= Beginning of Section =
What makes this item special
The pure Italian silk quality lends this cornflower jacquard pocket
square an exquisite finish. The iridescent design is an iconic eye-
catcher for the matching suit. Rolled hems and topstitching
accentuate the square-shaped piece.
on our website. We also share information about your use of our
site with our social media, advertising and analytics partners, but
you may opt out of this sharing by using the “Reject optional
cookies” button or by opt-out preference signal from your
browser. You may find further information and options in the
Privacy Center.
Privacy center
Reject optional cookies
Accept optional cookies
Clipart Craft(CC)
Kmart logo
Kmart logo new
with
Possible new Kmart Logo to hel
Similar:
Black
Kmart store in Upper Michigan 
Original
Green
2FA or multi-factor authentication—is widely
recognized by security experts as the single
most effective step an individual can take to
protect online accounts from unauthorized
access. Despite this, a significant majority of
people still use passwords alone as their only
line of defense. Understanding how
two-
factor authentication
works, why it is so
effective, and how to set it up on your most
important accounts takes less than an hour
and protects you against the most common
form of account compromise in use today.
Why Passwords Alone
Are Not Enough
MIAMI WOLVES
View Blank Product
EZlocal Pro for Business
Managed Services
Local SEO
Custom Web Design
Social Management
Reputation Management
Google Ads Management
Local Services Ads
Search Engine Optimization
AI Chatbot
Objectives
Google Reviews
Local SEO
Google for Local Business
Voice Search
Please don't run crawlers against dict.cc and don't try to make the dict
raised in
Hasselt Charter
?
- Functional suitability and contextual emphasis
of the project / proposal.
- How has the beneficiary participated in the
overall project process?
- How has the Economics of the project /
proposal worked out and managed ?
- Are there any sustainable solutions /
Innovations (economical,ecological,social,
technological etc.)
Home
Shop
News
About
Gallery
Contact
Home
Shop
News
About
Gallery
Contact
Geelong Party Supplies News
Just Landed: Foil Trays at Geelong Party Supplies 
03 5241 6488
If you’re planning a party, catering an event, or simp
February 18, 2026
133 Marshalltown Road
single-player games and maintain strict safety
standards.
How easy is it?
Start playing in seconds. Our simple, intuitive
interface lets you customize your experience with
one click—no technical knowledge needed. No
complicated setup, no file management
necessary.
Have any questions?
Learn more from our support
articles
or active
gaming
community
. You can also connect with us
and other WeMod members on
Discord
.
= End of Section =
## ABOUT THIS TASK
The expected output is the complete data, repeated exactly.

## RESPONSE
What makes this item special
The pure Italian silk quality lends this cornflower jacquard pocket
square an exquisite finish. The iridescent design is an iconic eye-
catcher for the matching suit. Rolled hems and topstitching
accentuate the square-shaped piece.
on our website. We also share information about your use of our
site with our social media, advertising and analytics partners, but
you may opt out of this sharing by using the “Reject optional
cookies” button or by opt-out preference signal from your
browser. You may find further information and options in the
Privacy Center.
Privacy center
Reject optional cookies
Accept optional cookies
Clipart Craft(CC)
Kmart logo
Kmart logo new
with
Possible new Kmart Logo to hel
Similar:
Black
Kmart store in Upper Michigan 
Original
Green
2FA or multi-factor authentication—is widely
recognized by security experts as the single
most effective step an individual can take to
protect online accounts from unauthorized
access. Despite this, a significant majority of
people still use passwords alone as their only
line of defense. Understanding how
two-
factor authentication
works, why it is so
effective, and how to set it up on your most
important accounts takes less than an hour
and protects you against the most common
form of account compromise in use today.
Why Passwords Alone
Are Not Enough
MIAMI WOLVES
View Blank Product
EZlocal Pro for Business
Managed Services
Local SEO
Custom Web Design
Social Management
Reputation Management
Google Ads Management
Local Services Ads
Search Engine Optimization
AI Chatbot
Objectives
Google Reviews
Local SEO
Google for Local Business
Voice Search
Please don't run crawlers against dict.cc and don't try to make the dict
raised in
Hasselt Charter
?
- Functional suitability and contextual emphasis
of the project / proposal.
- How has the beneficiary participated in the
overall project process?
- How has the Economics of the project /
proposal worked out and managed ?
- Are there any sustainable solutions /
Innovations (economical,ecological,social,
technological etc.)
Home
Shop
News
About
Gallery
Contact
Home
Shop
News
About
Gallery
Contact
Geelong Party Supplies News
Just Landed: Foil Trays at Geelong Party Supplies 
03 5241 6488
If you’re planning a party, catering an event, or simp
February 18, 2026
133 Marshalltown Road
single-player games and maintain strict safety
standards.
How easy is it?
Start playing in seconds. Our simple, intuitive
interface lets you customize your experience with
one click—no technical knowledge needed. No
complicated setup, no file management
necessary.
Have any questions?
Learn more from our support
articles
or active
gaming
community
. You can also connect with us
and other WeMod members on
Discord
.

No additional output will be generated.